Oral Hygiene Instructions

Oral hygiene is the best means of prevention of cavities (dental caries), gingivitis, periodontitis, and other dental disorders. It also helps to prevent bad breath (halitosis). Oral hygiene is necessary for all persons to maintain the health of their teeth and mouth. Healthy teeth have less cavities. They are clean and have minimal or no plaque deposits. Healthy gums are pink and firm.

Oral hygiene consists of both personal and professional care. Dental X-rays may be performed as part of routine professional examinations.

PERSONAL CARE

Careful brushing and flossing help to prevent build-up of plaque and calculus (tartar).

The teeth should be brushed at least twice daily and flossed at least once per day. For some people, brushing and flossing may be recommended after every meal and at bedtime. Consult the dentist or dental hygienist if instruction or demonstration of proper brushing and flossing techniques is needed.

Special appliances or tools may be recommended to supplement (but not to replace) tooth brushing and flossing. These include special toothpicks, toothbrushes, water irrigation, or other devices. Initially electric toothbrushes were only recommended for persons who have problems with strength or dexterity of their hands, but many dentists are now recommending them to many other patients in order to improve their dental home care.

Fluoride-containing, or anti-plaque (tartar control) toothpastes or mouth rinses may be recommended by the dentist or dental hygienist.

Dentures, retainers, and other appliances must be kept extremely clean.
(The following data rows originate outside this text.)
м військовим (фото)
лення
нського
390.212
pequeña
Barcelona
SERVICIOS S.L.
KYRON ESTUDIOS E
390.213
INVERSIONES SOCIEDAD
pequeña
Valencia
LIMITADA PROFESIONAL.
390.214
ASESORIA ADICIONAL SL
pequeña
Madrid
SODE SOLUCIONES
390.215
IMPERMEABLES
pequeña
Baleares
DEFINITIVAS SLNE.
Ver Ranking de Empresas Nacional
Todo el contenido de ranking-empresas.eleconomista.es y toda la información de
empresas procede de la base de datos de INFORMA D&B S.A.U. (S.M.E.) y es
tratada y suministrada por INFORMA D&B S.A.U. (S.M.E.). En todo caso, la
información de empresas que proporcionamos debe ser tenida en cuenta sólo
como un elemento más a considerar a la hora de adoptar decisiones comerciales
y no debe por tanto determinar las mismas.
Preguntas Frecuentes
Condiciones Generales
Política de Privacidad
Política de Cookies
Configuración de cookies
This includes regular brushing and may include soaking them in a cleansing solution.

PROFESSIONAL CARE

Regular tooth cleaning by the dentist or dental hygienist is important to remove plaque that may develop even with careful brushing and flossing, especially in areas that are difficult for a patient to reach on their own at home. Professional cleaning includes scaling and polishing. This involves the use of various instruments or devices to loosen and remove deposits from the teeth.

Most dentists recommend having the teeth professionally cleaned every 6 months. Patients who are susceptable or have a history of periodontal disease typically require a cleaning frequency of every 3 to 4 months. More frequent cleaning and examination may be necessary during the treatment of many of the dental/oral disorders. Routine examination of the teeth is recommended at least every year. This may include yearly, select dental X-rays.

OUTCOME

Good oral hygiene prevents, and is vital to the treatment of many of the dental and oral disorders. Good oral hygiene results in healthy teeth and mouth.